BEGIN RAW RECORDS

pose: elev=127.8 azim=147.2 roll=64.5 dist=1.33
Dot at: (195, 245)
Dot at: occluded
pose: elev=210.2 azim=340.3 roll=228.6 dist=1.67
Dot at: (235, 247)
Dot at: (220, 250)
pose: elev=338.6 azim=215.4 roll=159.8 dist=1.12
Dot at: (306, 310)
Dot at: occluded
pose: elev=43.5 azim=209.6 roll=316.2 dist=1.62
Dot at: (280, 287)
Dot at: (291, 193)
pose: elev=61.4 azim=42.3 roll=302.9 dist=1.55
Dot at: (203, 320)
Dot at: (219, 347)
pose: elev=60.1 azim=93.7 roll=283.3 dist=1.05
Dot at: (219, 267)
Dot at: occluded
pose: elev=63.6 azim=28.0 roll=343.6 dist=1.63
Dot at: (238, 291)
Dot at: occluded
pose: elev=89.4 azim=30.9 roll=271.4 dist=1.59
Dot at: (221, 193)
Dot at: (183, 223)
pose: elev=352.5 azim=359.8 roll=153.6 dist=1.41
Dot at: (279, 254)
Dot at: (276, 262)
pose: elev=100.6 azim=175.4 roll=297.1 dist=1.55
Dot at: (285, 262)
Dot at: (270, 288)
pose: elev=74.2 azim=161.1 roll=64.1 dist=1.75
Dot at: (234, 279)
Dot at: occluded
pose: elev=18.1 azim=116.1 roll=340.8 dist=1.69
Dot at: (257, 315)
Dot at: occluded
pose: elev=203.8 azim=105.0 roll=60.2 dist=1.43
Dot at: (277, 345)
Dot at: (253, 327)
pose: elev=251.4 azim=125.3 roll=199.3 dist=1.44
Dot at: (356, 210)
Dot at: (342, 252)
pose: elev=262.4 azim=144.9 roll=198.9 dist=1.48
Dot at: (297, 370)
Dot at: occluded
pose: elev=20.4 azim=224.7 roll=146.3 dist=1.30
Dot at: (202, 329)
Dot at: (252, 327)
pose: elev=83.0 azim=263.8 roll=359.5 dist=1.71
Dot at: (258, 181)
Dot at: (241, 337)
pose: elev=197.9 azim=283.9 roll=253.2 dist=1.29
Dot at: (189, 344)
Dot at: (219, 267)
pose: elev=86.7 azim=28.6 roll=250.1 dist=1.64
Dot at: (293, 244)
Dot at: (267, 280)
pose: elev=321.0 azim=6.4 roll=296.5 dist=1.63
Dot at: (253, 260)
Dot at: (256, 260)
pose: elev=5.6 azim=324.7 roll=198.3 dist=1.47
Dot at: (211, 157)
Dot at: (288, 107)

END RAW RECORDS

▸ **EXERCISE REQUIREMENTS**
Convert the material, from the line with "pose: elev=197.9 azim=283.9" to the end, into a Markdown table with the columns No. and Entry, giving each line its own numbered row and leaving out blank lines.

▸ **TASK OUTPUT**
| No. | Entry |
|---|---|
| 1 | pose: elev=197.9 azim=283.9 roll=253.2 dist=1.29 |
| 2 | Dot at: (189, 344) |
| 3 | Dot at: (219, 267) |
| 4 | pose: elev=86.7 azim=28.6 roll=250.1 dist=1.64 |
| 5 | Dot at: (293, 244) |
| 6 | Dot at: (267, 280) |
| 7 | pose: elev=321.0 azim=6.4 roll=296.5 dist=1.63 |
| 8 | Dot at: (253, 260) |
| 9 | Dot at: (256, 260) |
| 10 | pose: elev=5.6 azim=324.7 roll=198.3 dist=1.47 |
| 11 | Dot at: (211, 157) |
| 12 | Dot at: (288, 107) |